▸ Goal: Reproduce the material below word for word, leaving out the pictures.

▸ Data shown:
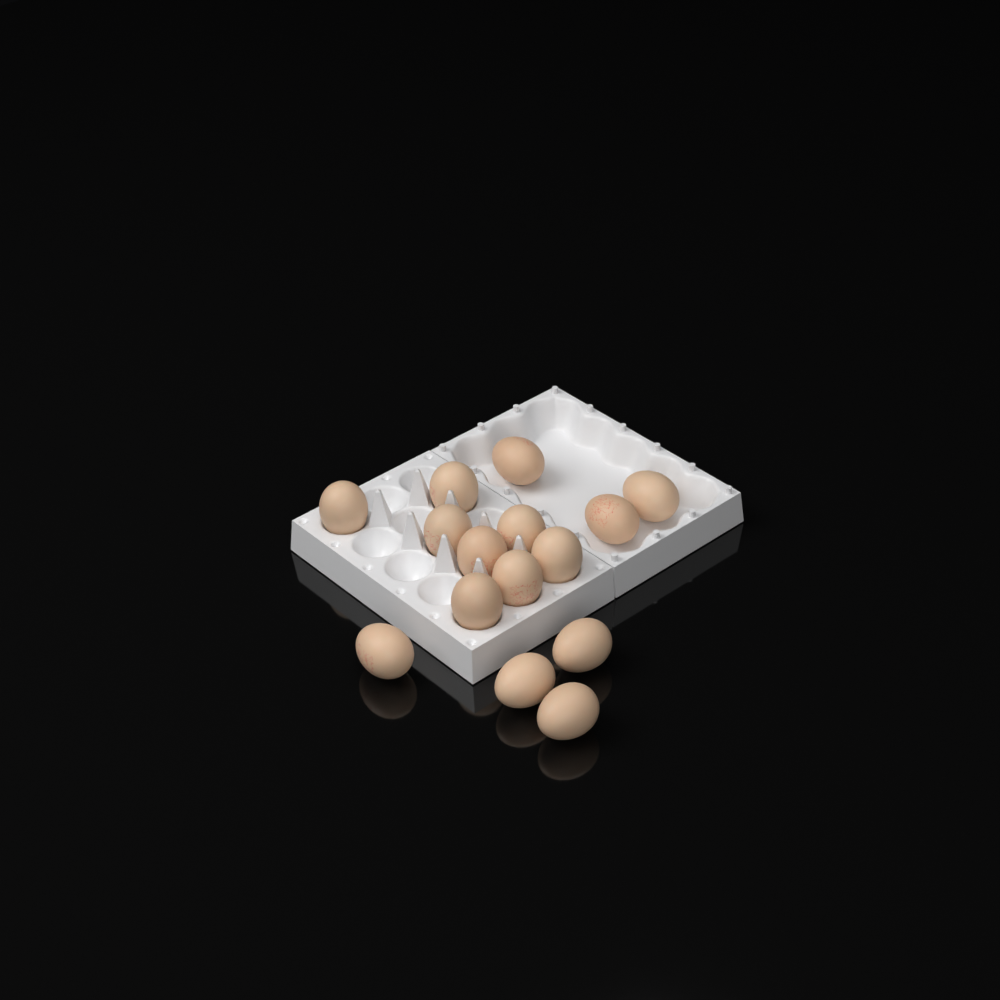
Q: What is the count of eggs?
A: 15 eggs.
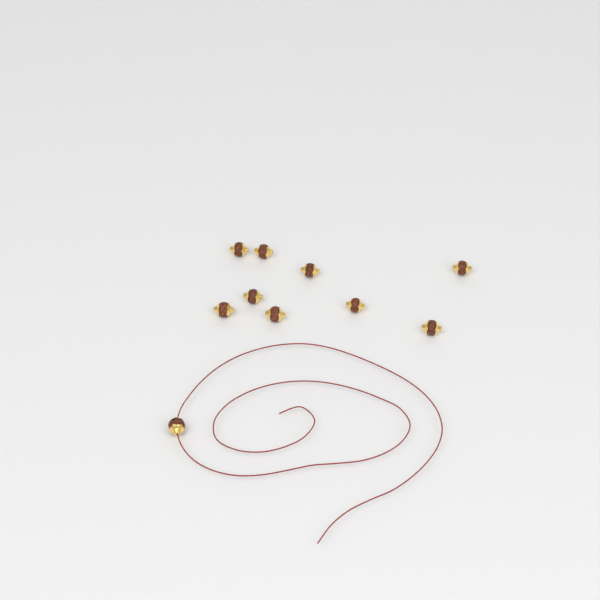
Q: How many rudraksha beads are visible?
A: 10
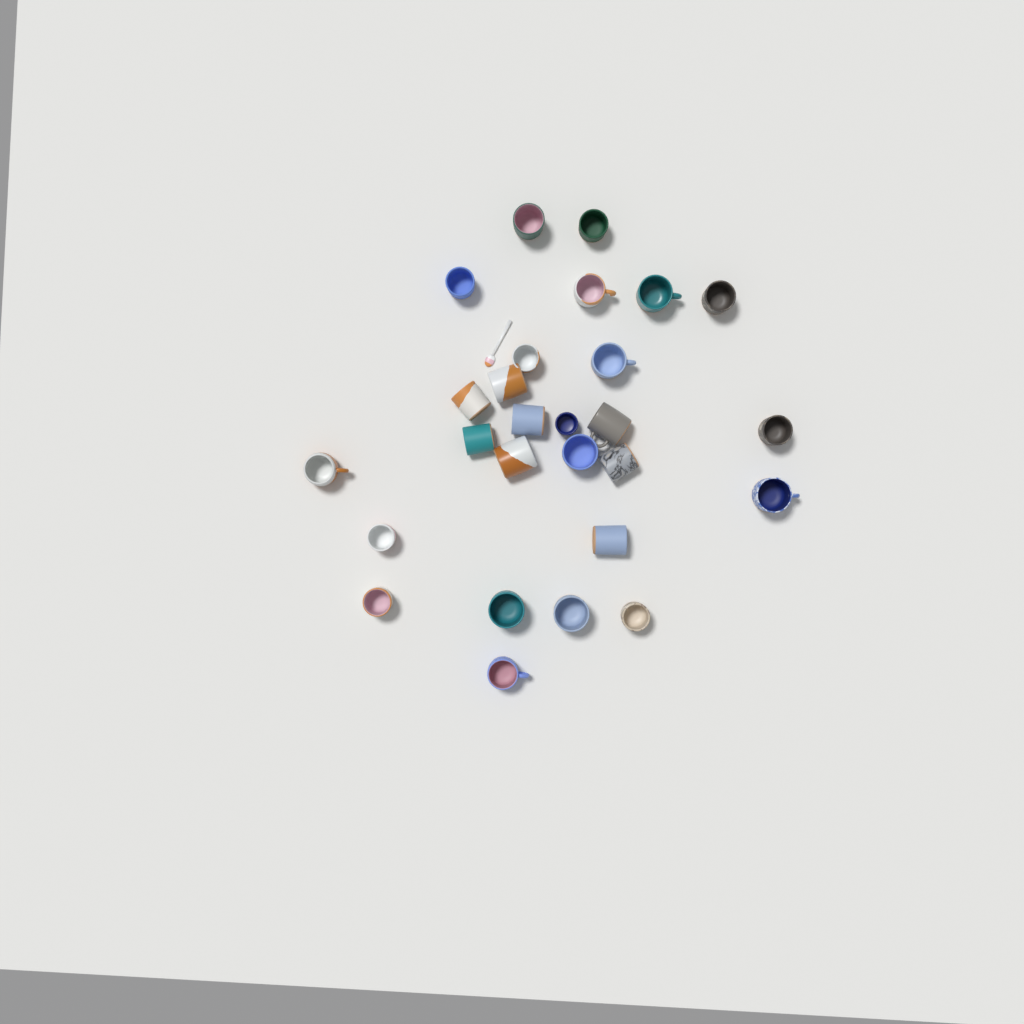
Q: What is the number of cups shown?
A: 27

▸ Task solution:
Q: What is the count of eggs?
A: 15 eggs.
Q: How many rudraksha beads are visible?
A: 10
Q: What is the number of cups shown?
A: 27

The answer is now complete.